*** Begin section ***

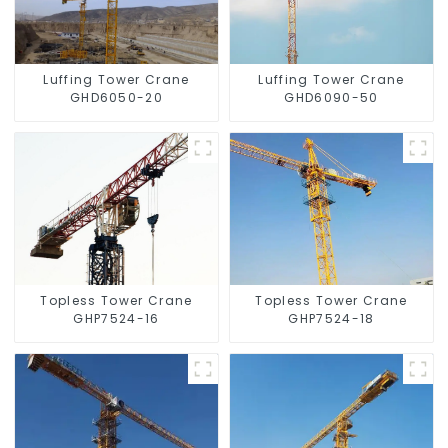
Luffing Tower Crane
Luffing Tower Crane
GHD6050-20
GHD6090-50
Topless Tower Crane
Topless Tower Crane
GHP7524-16
GHP7524-18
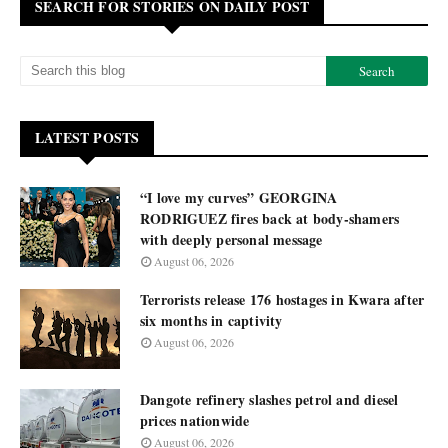
SEARCH FOR STORIES ON DAILY POST
LATEST POSTS
“I love my curves” GEORGINA
RODRIGUEZ fires back at body-shamers
with deeply personal message
August 06, 2026
Terrorists release 176 hostages in Kwara after
six months in captivity
August 06, 2026
Dangote refinery slashes petrol and diesel
prices nationwide
August 06, 2026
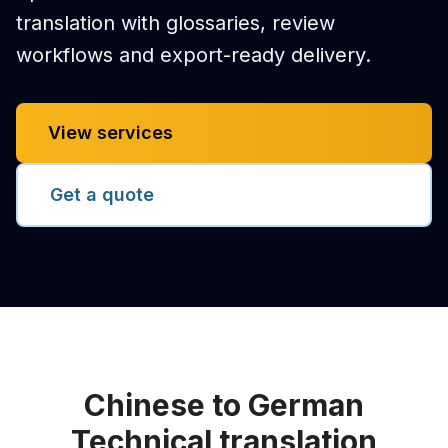
translation with glossaries, review
workflows and export-ready delivery.
View services
Get a quote
Chinese to German
Technical translation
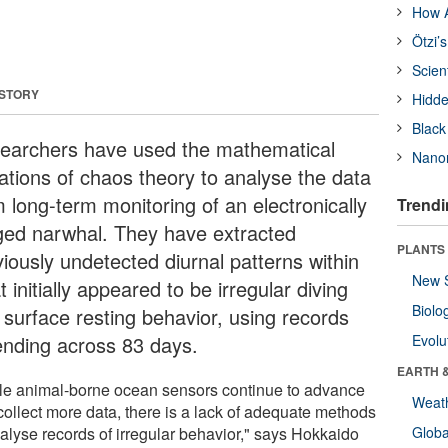
How A
Ötzi’
Scien
 STORY
Hidde
Black
earchers have used the mathematical
Nanor
ations of chaos theory to analyse the data
m long-term monitoring of an electronically
Trendi
ged narwhal. They have extracted
PLANTS
viously undetected diurnal patterns within
New 
 initially appeared to be irregular diving
Biolo
 surface resting behavior, using records
ending across 83 days.
Evolu
EARTH 
le animal-borne ocean sensors continue to advance
Weat
collect more data, there is a lack of adequate methods
nalyse records of irregular behavior," says Hokkaido
Glob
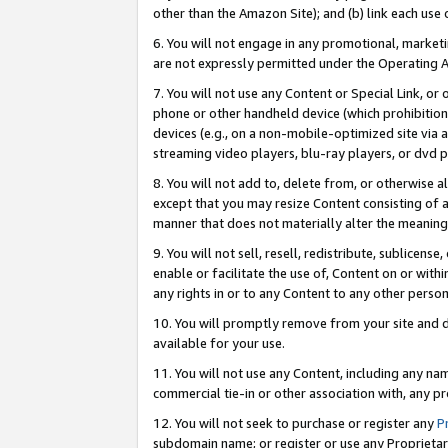
other than the Amazon Site); and (b) link each use
6. You will not engage in any promotional, marketin
are not expressly permitted under the Operating 
7. You will not use any Content or Special Link, or
phone or other handheld device (which prohibition 
devices (e.g., on a non-mobile-optimized site via an
streaming video players, blu-ray players, or dvd pl
8. You will not add to, delete from, or otherwise a
except that you may resize Content consisting of a
manner that does not materially alter the meaning 
9. You will not sell, resell, redistribute, sublicen
enable or facilitate the use of, Content on or withi
any rights in or to any Content to any other person o
10. You will promptly remove from your site and d
available for your use.
11. You will not use any Content, including any n
commercial tie-in or other association with, any pro
12. You will not seek to purchase or register any
P
subdomain name; or register or use any Proprietary 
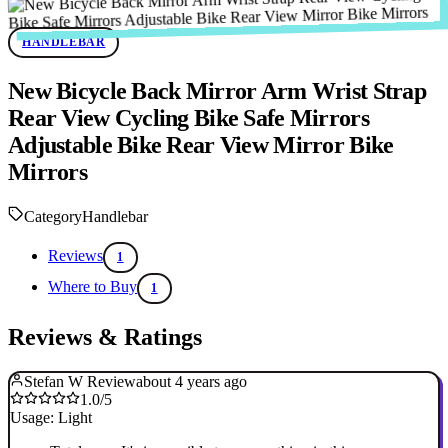
HANDLEBAR
New Bicycle Back Mirror Arm Wrist Strap
Rear View Cycling Bike Safe Mirrors
Adjustable Bike Rear View Mirror Bike
Mirrors
Category
Handlebar
Reviews
1
Where to Buy
1
Reviews & Ratings
Stefan W Review
about 4 years ago
1.0/5
Usage: Light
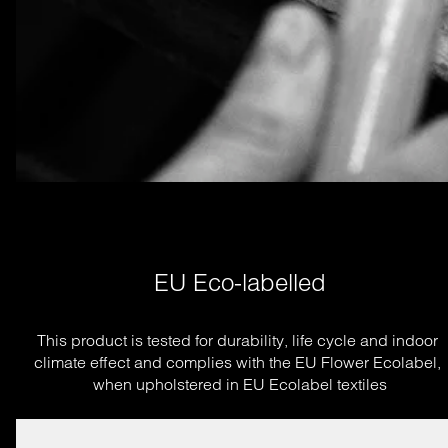
EU Eco-labelled
This product is tested for durability, life cycle and indoor 
climate effect and complies with the EU Flower Ecolabel, 
when upholstered in EU Ecolabel textiles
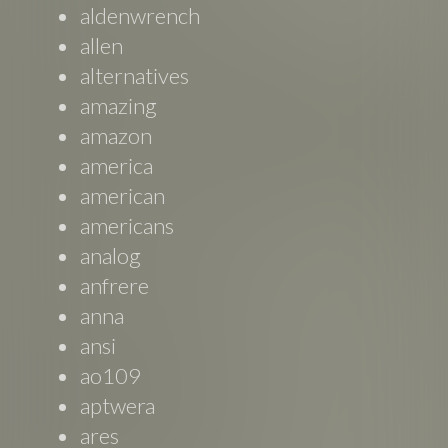
aldenwrench
allen
alternatives
amazing
amazon
america
american
americans
analog
anfrere
anna
ansi
ao109
aptwera
ares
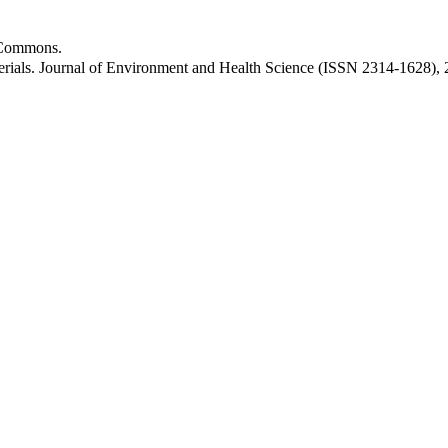
ommons.
erials. Journal of Environment and Health Science (ISSN 2314-1628),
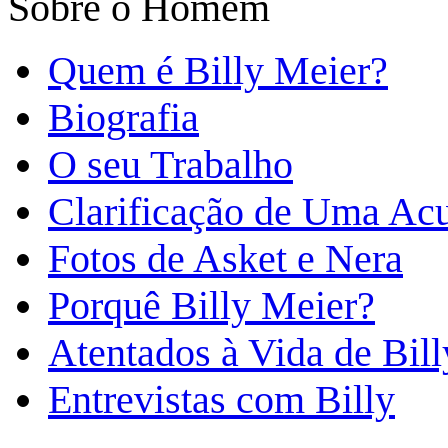
Sobre o Homem
Quem é Billy Meier?
Biografia
O seu Trabalho
Clarificação de Uma Ac
Fotos de Asket e Nera
Porquê Billy Meier?
Atentados à Vida de Bill
Entrevistas com Billy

*** End section ***

_WHAT THE EXERCISE ASKS_
Where an entry holds a picture, leave the picture out and output the rest exactly.

_ANSWER SPACE_
Luffing Tower Crane
Luffing Tower Crane
GHD6050-20
GHD6090-50
Topless Tower Crane
Topless Tower Crane
GHP7524-16
GHP7524-18
SEARCH FOR STORIES ON DAILY POST
LATEST POSTS
“I love my curves” GEORGINA
RODRIGUEZ fires back at body-shamers
with deeply personal message
August 06, 2026
Terrorists release 176 hostages in Kwara after
six months in captivity
August 06, 2026
Dangote refinery slashes petrol and diesel
prices nationwide
August 06, 2026
translation with glossaries, review
workflows and export-ready delivery.
View services
Get a quote
Chinese to German
Technical translation
How A
Ötzi’
Scien
 STORY
Hidde
Black
earchers have used the mathematical
Nanor
ations of chaos theory to analyse the data
m long-term monitoring of an electronically
Trendi
ged narwhal. They have extracted
PLANTS
viously undetected diurnal patterns within
New 
 initially appeared to be irregular diving
Biolo
 surface resting behavior, using records
ending across 83 days.
Evolu
EARTH 
le animal-borne ocean sensors continue to advance
Weat
collect more data, there is a lack of adequate methods
nalyse records of irregular behavior," says Hokkaido
Glob
other than the Amazon Site); and (b) link each use
6. You will not engage in any promotional, marketin
are not expressly permitted under the Operating 
7. You will not use any Content or Special Link, or
phone or other handheld device (which prohibition 
devices (e.g., on a non-mobile-optimized site via an
streaming video players, blu-ray players, or dvd pl
8. You will not add to, delete from, or otherwise a
except that you may resize Content consisting of a
manner that does not materially alter the meaning 
9. You will not sell, resell, redistribute, sublicen
enable or facilitate the use of, Content on or withi
any rights in or to any Content to any other person o
10. You will promptly remove from your site and d
available for your use.
11. You will not use any Content, including any n
commercial tie-in or other association with, any pro
12. You will not seek to purchase or register any
P
subdomain name; or register or use any Proprietary 
HANDLEBAR
New Bicycle Back Mirror Arm Wrist Strap
Rear View Cycling Bike Safe Mirrors
Adjustable Bike Rear View Mirror Bike
Mirrors
Category
Handlebar
Reviews
1
Where to Buy
1
Reviews & Ratings
Stefan W Review
about 4 years ago
1.0/5
Usage: Light
EU Eco-labelled
This product is tested for durability, life cycle and indoor 
climate effect and complies with the EU Flower Ecolabel, 
when upholstered in EU Ecolabel textiles
aldenwrench
allen
alternatives
amazing
amazon
america
american
americans
analog
anfrere
anna
ansi
ao109
aptwera
ares
ommons.
erials. Journal of Environment and Health Science (ISSN 2314-1628),
Sobre o Homem
Quem é Billy Meier?
Biografia
O seu Trabalho
Clarificação de Uma Ac
Fotos de Asket e Nera
Porquê Billy Meier?
Atentados à Vida de Bill
Entrevistas com Billy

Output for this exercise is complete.